Top of Dataset records
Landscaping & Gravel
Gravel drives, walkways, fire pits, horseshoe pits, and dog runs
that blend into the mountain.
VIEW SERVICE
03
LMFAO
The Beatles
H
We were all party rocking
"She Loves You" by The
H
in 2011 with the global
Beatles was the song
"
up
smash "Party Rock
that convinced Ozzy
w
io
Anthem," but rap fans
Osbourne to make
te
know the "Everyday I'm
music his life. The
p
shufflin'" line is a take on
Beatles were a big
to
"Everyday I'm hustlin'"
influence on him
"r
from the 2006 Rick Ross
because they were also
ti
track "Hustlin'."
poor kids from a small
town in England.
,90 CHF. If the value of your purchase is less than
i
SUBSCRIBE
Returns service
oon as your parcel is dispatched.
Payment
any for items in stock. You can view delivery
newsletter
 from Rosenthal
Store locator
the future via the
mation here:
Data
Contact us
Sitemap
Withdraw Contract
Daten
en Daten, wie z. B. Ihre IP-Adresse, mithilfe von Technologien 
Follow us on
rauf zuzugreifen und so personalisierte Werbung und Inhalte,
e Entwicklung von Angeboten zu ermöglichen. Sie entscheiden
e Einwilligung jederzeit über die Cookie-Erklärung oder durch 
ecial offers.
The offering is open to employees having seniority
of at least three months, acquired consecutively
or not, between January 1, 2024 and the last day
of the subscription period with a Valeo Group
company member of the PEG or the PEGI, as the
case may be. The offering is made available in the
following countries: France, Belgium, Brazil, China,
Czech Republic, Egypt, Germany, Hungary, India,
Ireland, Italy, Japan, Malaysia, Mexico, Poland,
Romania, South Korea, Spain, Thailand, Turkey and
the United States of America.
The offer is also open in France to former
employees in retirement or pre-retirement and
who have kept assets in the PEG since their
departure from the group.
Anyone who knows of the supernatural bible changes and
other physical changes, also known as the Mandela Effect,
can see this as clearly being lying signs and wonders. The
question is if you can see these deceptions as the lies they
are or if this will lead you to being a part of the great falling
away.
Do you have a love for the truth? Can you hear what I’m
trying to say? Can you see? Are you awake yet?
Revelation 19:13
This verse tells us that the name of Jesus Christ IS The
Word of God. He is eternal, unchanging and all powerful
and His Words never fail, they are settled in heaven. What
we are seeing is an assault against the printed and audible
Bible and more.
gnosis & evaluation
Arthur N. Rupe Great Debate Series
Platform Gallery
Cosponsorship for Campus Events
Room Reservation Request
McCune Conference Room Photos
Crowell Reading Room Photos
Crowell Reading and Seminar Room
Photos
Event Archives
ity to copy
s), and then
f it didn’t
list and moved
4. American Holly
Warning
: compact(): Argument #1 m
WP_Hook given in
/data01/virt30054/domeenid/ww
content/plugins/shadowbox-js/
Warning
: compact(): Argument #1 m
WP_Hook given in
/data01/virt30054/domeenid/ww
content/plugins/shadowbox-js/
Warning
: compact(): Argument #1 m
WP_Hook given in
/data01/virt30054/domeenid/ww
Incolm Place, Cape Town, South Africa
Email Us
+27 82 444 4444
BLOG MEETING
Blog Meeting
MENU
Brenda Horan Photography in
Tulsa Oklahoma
Bottom of Dataset records
◆ Assigned task ◆
If a line of the listing contains the word "they", count it, then state only the total.

◆ Output for this task ◆
3